NOTE *1 Vehicles with FACTORY KEYLESS ENTRY are a TYPE "B" Door locking system, wire are located in a GREY Molex plug on the RIGHT side of the Steering column, vehicles without FACTORY KEYLESS are a TYPE "C" Door locking system, when doing TYPE C Locks, use the DRIVERS side SWITCH when TESTING. Wires are located in the DRIVERS DOOR HARNESS. 

NOTE *2 On DIESELS the TACH wire is a WHITE/PINK located at the PCM (Powertrain Control Module) or at the Main Harness that runs on the inside of the firewall to the left of the brake pedal.
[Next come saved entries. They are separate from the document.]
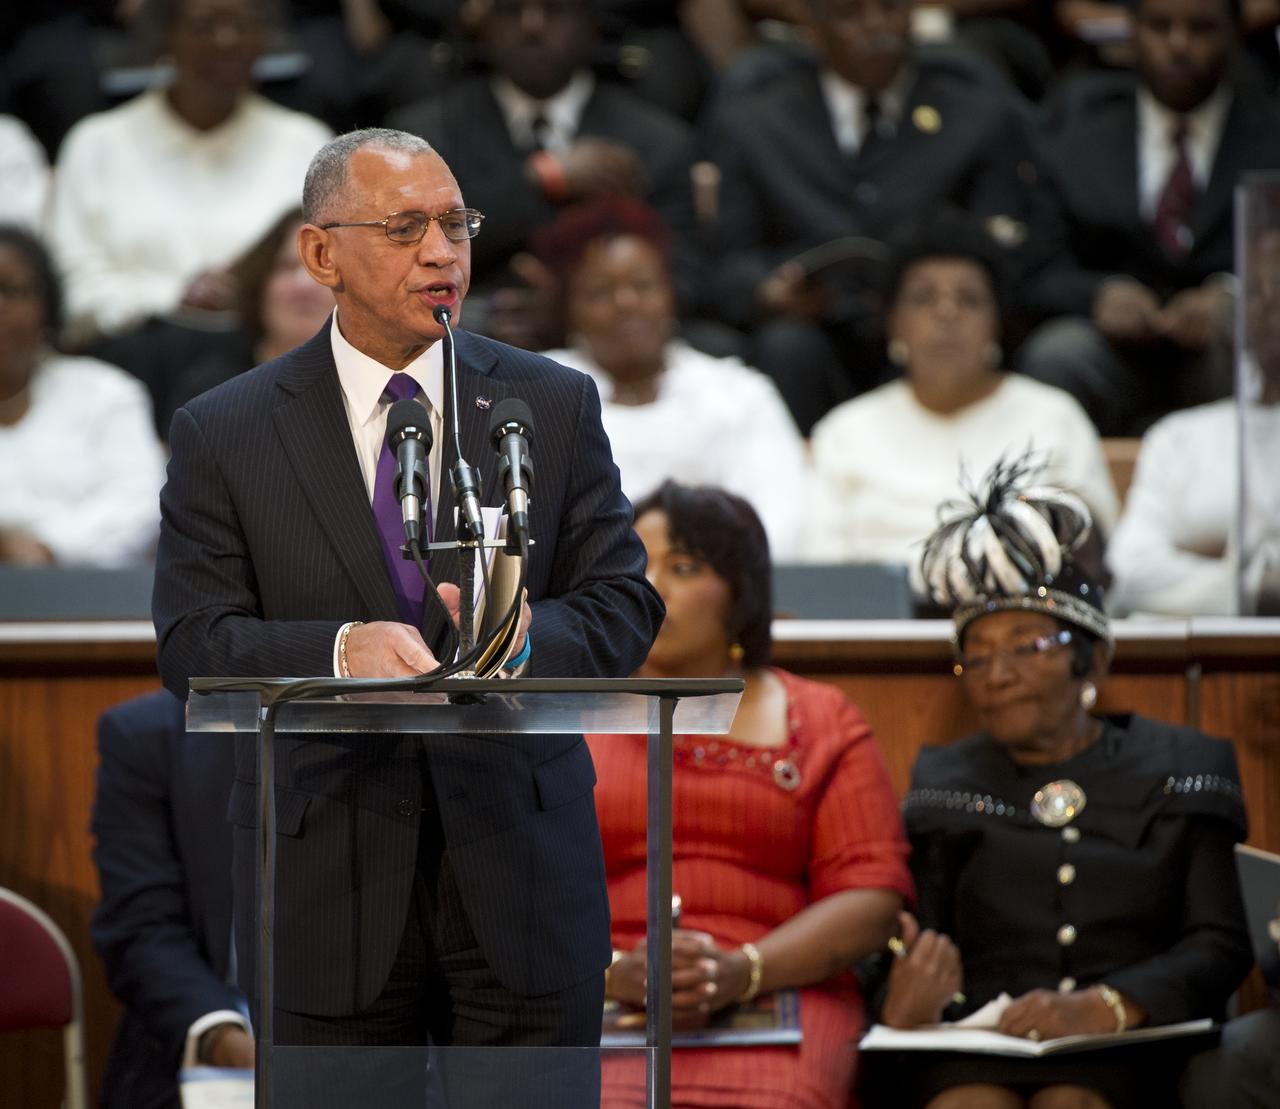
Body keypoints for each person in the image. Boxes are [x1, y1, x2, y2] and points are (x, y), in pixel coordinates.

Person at [151, 126, 664, 1082]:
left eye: (455, 224)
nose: (442, 253)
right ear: (320, 254)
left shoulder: (551, 404)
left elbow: (622, 604)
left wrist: (512, 639)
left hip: (520, 870)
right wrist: (343, 648)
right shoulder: (224, 431)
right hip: (325, 882)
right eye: (404, 227)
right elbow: (194, 642)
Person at [862, 455, 1253, 1109]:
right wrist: (902, 996)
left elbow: (1219, 939)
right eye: (977, 656)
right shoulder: (944, 779)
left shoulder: (1184, 762)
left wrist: (1110, 1006)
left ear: (1089, 657)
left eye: (1026, 646)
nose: (997, 672)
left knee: (1071, 1101)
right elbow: (915, 942)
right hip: (974, 1044)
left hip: (1127, 1040)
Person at [588, 480, 914, 1108]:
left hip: (784, 991)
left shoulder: (820, 719)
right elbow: (511, 884)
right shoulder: (571, 712)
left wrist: (744, 971)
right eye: (637, 564)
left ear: (741, 592)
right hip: (597, 995)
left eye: (683, 568)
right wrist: (608, 970)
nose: (651, 586)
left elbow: (871, 897)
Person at [705, 0, 1043, 434]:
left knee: (956, 329)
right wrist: (769, 290)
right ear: (815, 29)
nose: (876, 26)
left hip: (931, 319)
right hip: (817, 328)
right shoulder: (754, 122)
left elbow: (1005, 242)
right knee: (785, 345)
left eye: (890, 9)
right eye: (850, 14)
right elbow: (727, 260)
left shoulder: (977, 114)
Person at [1018, 0, 1280, 436]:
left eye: (1200, 28)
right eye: (1161, 26)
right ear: (1132, 30)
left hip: (1228, 347)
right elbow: (1036, 268)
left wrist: (1234, 295)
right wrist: (1099, 295)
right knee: (1057, 355)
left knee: (1252, 343)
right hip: (1113, 350)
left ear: (1236, 32)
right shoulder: (1077, 135)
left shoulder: (1272, 138)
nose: (1178, 44)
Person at [809, 209, 1117, 570]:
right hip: (879, 622)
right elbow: (821, 570)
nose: (947, 314)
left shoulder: (1054, 417)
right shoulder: (845, 431)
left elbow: (1097, 561)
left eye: (969, 299)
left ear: (997, 323)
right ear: (893, 323)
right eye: (923, 299)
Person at [388, 0, 702, 347]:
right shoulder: (425, 137)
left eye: (555, 10)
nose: (531, 26)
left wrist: (577, 309)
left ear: (592, 26)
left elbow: (686, 273)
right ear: (483, 26)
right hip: (473, 334)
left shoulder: (657, 139)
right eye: (510, 10)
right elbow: (409, 255)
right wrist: (539, 179)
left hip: (616, 340)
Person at [533, 197, 812, 560]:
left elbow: (779, 524)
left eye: (644, 285)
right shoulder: (536, 391)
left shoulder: (740, 393)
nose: (626, 303)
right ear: (569, 307)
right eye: (600, 291)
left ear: (671, 293)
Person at [45, 0, 332, 346]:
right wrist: (173, 298)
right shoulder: (97, 143)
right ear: (164, 37)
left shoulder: (305, 142)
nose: (226, 40)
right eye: (203, 26)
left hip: (270, 361)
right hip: (131, 355)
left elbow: (331, 273)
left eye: (243, 25)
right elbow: (70, 287)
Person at [1107, 218, 1280, 616]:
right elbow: (1128, 574)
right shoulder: (1179, 437)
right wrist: (1250, 585)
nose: (1271, 308)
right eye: (1256, 292)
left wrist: (1204, 553)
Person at [91, 690, 248, 1109]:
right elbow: (140, 928)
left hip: (374, 1040)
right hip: (211, 1031)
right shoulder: (142, 735)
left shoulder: (395, 726)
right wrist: (223, 1038)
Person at [0, 224, 166, 567]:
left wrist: (47, 547)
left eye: (10, 291)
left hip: (85, 601)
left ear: (47, 307)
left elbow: (139, 504)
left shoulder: (107, 395)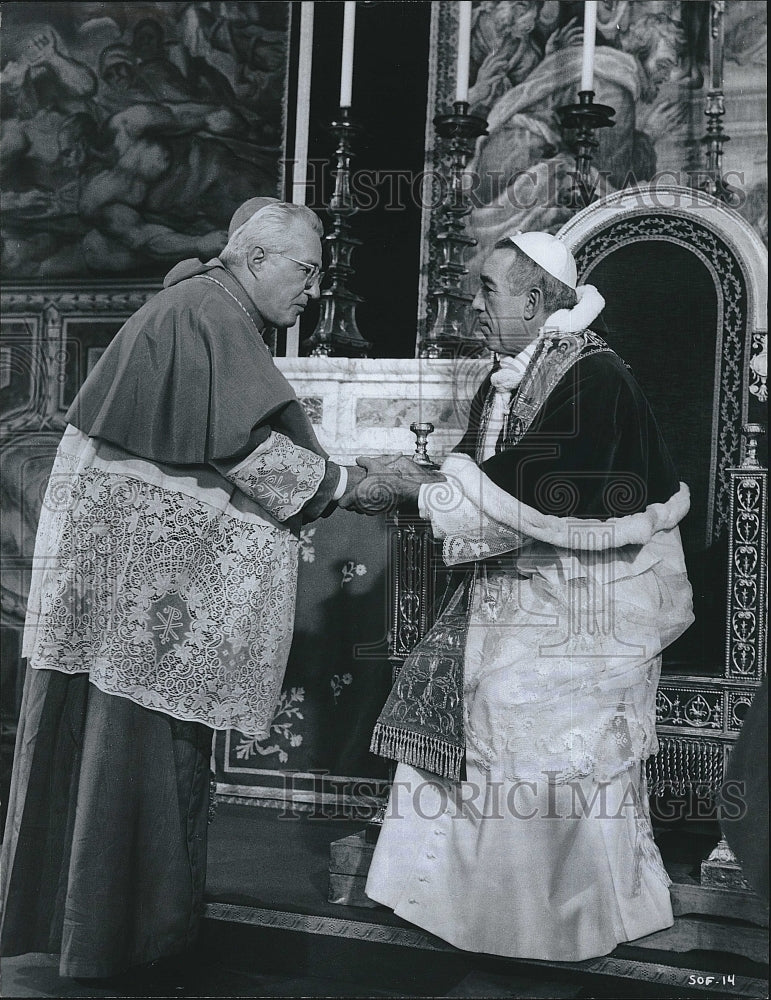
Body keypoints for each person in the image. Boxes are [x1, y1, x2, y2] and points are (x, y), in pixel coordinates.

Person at [0, 197, 366, 982]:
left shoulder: (201, 304)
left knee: (119, 744)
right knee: (138, 749)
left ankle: (101, 932)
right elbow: (249, 453)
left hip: (128, 585)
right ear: (255, 258)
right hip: (140, 598)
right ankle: (125, 940)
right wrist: (349, 483)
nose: (313, 291)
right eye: (305, 271)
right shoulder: (208, 313)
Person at [342, 232, 694, 960]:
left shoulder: (592, 378)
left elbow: (533, 490)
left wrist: (422, 487)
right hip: (522, 587)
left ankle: (546, 923)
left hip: (589, 599)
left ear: (534, 302)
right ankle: (456, 906)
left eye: (487, 293)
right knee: (457, 686)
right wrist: (421, 489)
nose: (475, 307)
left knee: (510, 703)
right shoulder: (511, 374)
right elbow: (495, 480)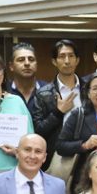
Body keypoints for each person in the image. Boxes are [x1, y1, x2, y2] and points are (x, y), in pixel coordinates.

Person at [31, 39, 83, 169]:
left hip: (84, 153)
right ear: (54, 61)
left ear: (77, 60)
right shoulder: (43, 94)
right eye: (62, 56)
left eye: (71, 56)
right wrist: (58, 112)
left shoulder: (89, 89)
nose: (67, 61)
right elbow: (38, 131)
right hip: (56, 157)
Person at [8, 42, 47, 113]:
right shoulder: (3, 90)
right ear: (11, 66)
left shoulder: (48, 90)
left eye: (31, 59)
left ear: (36, 65)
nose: (27, 63)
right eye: (21, 60)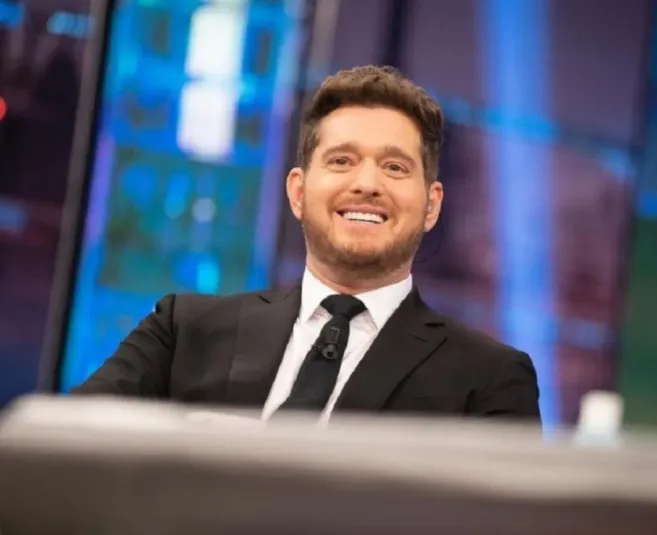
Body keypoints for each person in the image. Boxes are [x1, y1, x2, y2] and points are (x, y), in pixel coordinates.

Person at [74, 65, 541, 423]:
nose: (367, 184)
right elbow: (67, 447)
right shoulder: (182, 331)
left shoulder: (489, 380)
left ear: (431, 205)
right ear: (297, 192)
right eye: (341, 161)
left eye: (395, 168)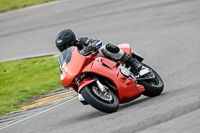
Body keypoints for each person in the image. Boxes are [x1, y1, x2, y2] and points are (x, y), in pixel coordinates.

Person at [55, 29, 142, 72]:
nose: (64, 49)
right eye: (61, 47)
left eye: (65, 46)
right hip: (88, 69)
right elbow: (64, 69)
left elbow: (97, 42)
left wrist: (90, 48)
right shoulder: (67, 57)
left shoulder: (81, 41)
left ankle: (133, 62)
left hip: (100, 59)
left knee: (107, 47)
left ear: (71, 41)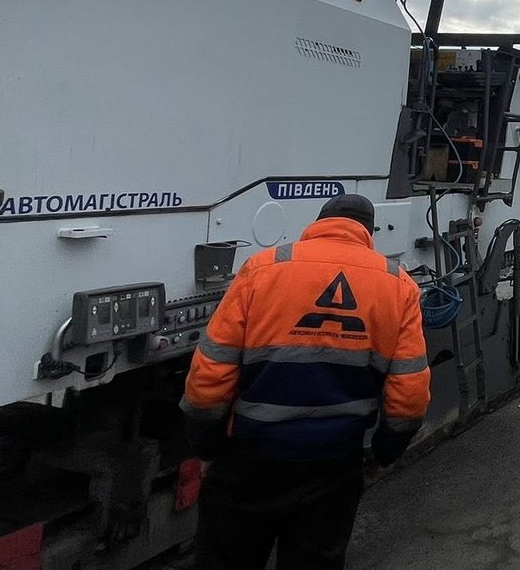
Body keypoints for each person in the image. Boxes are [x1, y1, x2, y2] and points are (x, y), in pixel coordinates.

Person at [181, 193, 431, 570]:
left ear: (318, 223)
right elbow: (409, 397)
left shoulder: (261, 268)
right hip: (334, 466)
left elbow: (210, 373)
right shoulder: (399, 285)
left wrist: (207, 446)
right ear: (367, 233)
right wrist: (383, 456)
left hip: (249, 457)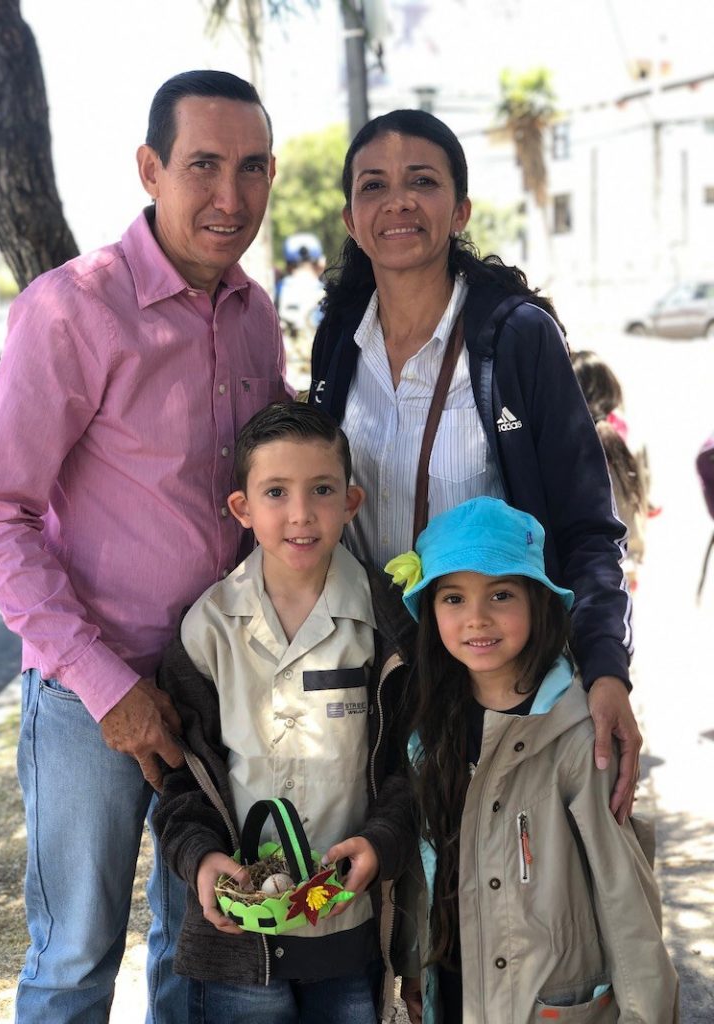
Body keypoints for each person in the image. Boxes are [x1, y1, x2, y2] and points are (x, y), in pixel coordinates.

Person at [0, 70, 290, 1023]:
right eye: (203, 166)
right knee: (75, 957)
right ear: (150, 169)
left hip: (219, 684)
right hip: (86, 695)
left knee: (197, 945)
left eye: (253, 168)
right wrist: (109, 688)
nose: (231, 197)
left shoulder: (255, 313)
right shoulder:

For WAIT TO START LIGHT, do not use the wire in the vehicle, use the 5,10,15 or 20 Second PROGRAMMABLE Wait To Start Timmer on the Remote Starter.


----------



## dod2ram (Jan 30, 2010)

How do I wire in the 775 relay?


----------



## jaggerwild (May 21, 2007)

dod2ram said:


> How do I wire in the 775 relay?


what is a 775 relay? You mean a relay for what? I have a relay posting in the stickies on the front of the forum also here's a link for relays too.

http://www.the12volt.com/relays/relays.asp


----------



## lcurle (Oct 5, 2008)

just a standard 3040 relay


----------